3. Honest Joe Statler
The Back to the Future films are treasure troves of continuity. We see so many links between the various times, such as the mayors, the cafés, and so many other examples. There’s one clever continuity that even die-hard fans overlook that has to do with Statler Toyota. Statler Toyota shows up numerous times in the first two films. We hear a radio for the car dealer in the very beginning of the film. In fact, these are the first words we hear in the film. Later, we see Marty pining over that Toyota 4×4, one of Statler’s showroom pieces, the truck he’ll eventually get. Whenever the timelines get messed up, Statler Toyota is one of the major pieces that is changed, showing a direct impact on Marty’s life.

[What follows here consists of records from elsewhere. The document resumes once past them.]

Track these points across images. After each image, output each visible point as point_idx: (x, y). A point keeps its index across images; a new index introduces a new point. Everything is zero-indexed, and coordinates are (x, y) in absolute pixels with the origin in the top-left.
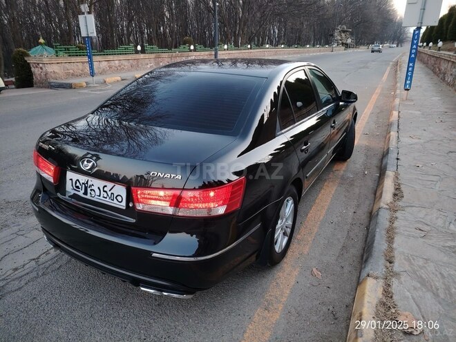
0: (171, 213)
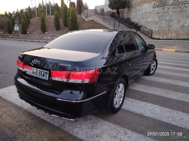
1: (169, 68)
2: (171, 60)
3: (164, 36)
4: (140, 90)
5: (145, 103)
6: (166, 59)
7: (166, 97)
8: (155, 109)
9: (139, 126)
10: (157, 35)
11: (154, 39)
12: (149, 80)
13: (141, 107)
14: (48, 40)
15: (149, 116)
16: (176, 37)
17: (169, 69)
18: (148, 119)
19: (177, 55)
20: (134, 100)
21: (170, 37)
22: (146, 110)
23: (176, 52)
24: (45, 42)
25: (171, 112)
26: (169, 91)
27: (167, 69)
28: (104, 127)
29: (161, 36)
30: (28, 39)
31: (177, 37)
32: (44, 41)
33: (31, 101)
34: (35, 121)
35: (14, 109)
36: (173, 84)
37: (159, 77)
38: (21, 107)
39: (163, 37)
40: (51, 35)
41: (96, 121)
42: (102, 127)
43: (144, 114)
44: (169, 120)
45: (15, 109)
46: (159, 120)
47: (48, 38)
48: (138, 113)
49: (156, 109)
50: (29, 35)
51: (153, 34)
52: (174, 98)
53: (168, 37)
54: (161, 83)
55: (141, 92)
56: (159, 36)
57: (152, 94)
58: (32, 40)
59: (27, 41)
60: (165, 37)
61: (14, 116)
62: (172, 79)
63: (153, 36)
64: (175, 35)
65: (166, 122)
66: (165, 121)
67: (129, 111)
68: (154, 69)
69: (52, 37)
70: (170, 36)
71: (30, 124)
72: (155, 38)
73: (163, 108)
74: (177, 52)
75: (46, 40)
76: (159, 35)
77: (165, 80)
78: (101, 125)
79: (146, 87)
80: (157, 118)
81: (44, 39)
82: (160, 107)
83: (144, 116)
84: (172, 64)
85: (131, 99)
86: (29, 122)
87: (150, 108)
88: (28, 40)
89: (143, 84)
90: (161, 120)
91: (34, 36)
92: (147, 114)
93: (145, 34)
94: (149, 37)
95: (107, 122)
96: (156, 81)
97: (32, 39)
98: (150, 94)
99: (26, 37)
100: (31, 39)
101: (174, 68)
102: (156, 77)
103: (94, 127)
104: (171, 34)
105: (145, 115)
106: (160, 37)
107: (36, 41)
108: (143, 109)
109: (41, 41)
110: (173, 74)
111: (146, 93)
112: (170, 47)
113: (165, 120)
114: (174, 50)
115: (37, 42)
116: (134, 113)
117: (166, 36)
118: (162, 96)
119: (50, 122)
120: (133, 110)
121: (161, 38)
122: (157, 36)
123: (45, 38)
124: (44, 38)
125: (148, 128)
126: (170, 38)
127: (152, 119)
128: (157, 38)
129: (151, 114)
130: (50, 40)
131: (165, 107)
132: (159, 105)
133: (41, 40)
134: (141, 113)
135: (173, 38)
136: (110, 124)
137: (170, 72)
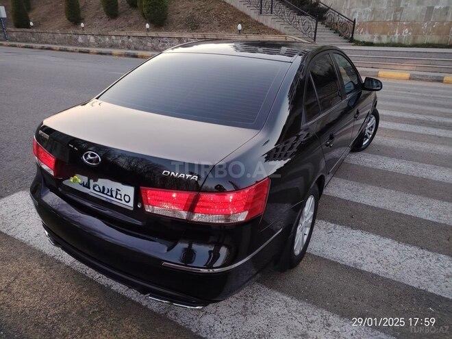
0: (185, 218)
1: (401, 129)
2: (404, 105)
3: (382, 36)
4: (343, 196)
5: (358, 233)
6: (391, 100)
7: (407, 215)
8: (386, 250)
9: (355, 302)
10: (367, 32)
11: (358, 43)
12: (358, 166)
13: (351, 245)
14: (88, 46)
15: (375, 272)
16: (411, 39)
17: (402, 132)
18: (372, 278)
19: (415, 88)
20: (333, 225)
21: (396, 38)
22: (365, 254)
23: (410, 79)
24: (80, 52)
25: (423, 257)
26: (411, 197)
27: (396, 131)
28: (272, 308)
29: (376, 35)
30: (34, 42)
31: (414, 38)
32: (79, 48)
33: (89, 259)
34: (97, 298)
35: (37, 265)
36: (416, 175)
37: (380, 155)
38: (56, 258)
39: (379, 38)
40: (95, 32)
41: (251, 291)
42: (269, 309)
43: (361, 266)
44: (422, 281)
45: (42, 265)
46: (398, 283)
47: (89, 40)
48: (347, 264)
49: (388, 251)
50: (34, 30)
51: (357, 30)
52: (424, 217)
53: (393, 40)
54: (388, 172)
55: (347, 202)
56: (369, 36)
57: (373, 208)
58: (46, 46)
59: (32, 48)
60: (385, 40)
61: (42, 286)
62: (413, 160)
63: (356, 37)
64: (410, 34)
65: (416, 285)
66: (413, 285)
67: (326, 259)
68: (369, 134)
69: (99, 38)
70: (397, 35)
71: (87, 309)
72: (361, 41)
73: (402, 246)
74: (413, 79)
75: (82, 45)
76: (370, 33)
77: (397, 164)
78: (265, 301)
79: (355, 186)
80: (392, 277)
81: (76, 43)
82: (396, 243)
83: (362, 272)
84: (407, 115)
85: (324, 222)
86: (84, 303)
87: (374, 248)
88: (34, 45)
89: (347, 178)
90: (402, 281)
91: (51, 35)
92: (369, 266)
93: (336, 32)
94: (345, 38)
95: (276, 294)
96: (375, 167)
97: (46, 43)
98: (367, 206)
99: (29, 36)
100: (42, 43)
101: (414, 127)
102: (375, 154)
103: (248, 309)
104: (400, 32)
105: (365, 268)
106: (373, 37)
107: (58, 47)
108: (357, 252)
109: (71, 48)
110: (413, 145)
111: (356, 204)
112: (397, 67)
113: (413, 281)
114: (407, 75)
115: (60, 50)
116: (336, 264)
117: (388, 37)
118: (396, 210)
119: (137, 300)
120: (335, 256)
121: (375, 41)
122: (366, 37)
123: (80, 39)
124: (76, 40)
125: (377, 307)
126: (396, 40)
127: (383, 279)
128: (366, 40)
129: (378, 265)
130: (94, 45)
131: (407, 243)
132: (393, 239)
133: (71, 45)
134: (355, 264)
135: (403, 43)
136: (285, 298)
137: (405, 139)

In Biff’s future, the dealership becomes PIG, an adult book and love toy store. It becomes a Pontiac dealership in the future when Marty Jr. almost goes to jail. The best addition to the Statler story is seen in Part III, when Marty first arrives in Hill Valley. We see a billboard for Honest Joe Statler, a horse dealer. Clever dogs.
2. The Delorean
It wouldn’t be a stretch to call the Delorean from the Back to the Future trilogy the most iconic car in movie history. It’s a national treasure. But there appears to be much more to the car than people give it credit for. There’s a very good possibility that the flux capacitor has a larger role to play in this than the car itself, but we will treat the entire machine and all its components (the flux capacitor included) as one. There’s been a long-held joke that the Back to the Future films did as much harm to the Delorean’s image than good. The car dies in every film at very key moments. Story wise, some say this is forced tension, but what if there’s something more to when the car dies? It seems to be that whenever the vehicle stalls, it does so because another version of the Delorean/Flux Capacitor is starting up. Usually, if the car didn’t stall at these times, there would be two versions of the Delorean in the same place at the same time. It’s as if the machine has a built-in paradox inhibitor. Sure, time paradoxes exist in the BTTF film, but never with two active Flux Capacitors. Some say that the Delorean or the Flux Capacitor have a mind of their own and do whatever is necessary to protect itself, but it seems more plausible that the Flux Capacitors just shut down whenever another one activates as a safety override of some sort.
1. The Spiked Punch
One of the beautiful things about Back to the Future is that we get to see the same moment from several different angles. Any time something changes or we see something new, we can assume that it has value. Take a scene at the dance in Back to the Future Part II, for example. In it, we see that Biff spikes the punch. Even though this wasn’t in the original film, we can assume that it happened because of everything that follows. We then see George McFly (Crispin Glover) drinking the punch. This is mere moments before he finds Biff outside with Lorraine and musters up the courage to punch him in the face. It stands to reason that George didn’t find his own courage; he actually found liquid courage. Compare that with the original timeline. This punch never happened before Marty came back, but we can still imagine that Biff spiked the fruit punch because, on that night, George first kissed Lorraine on the dance floor. So even then, spiked punch was probably the cause for George’s courage.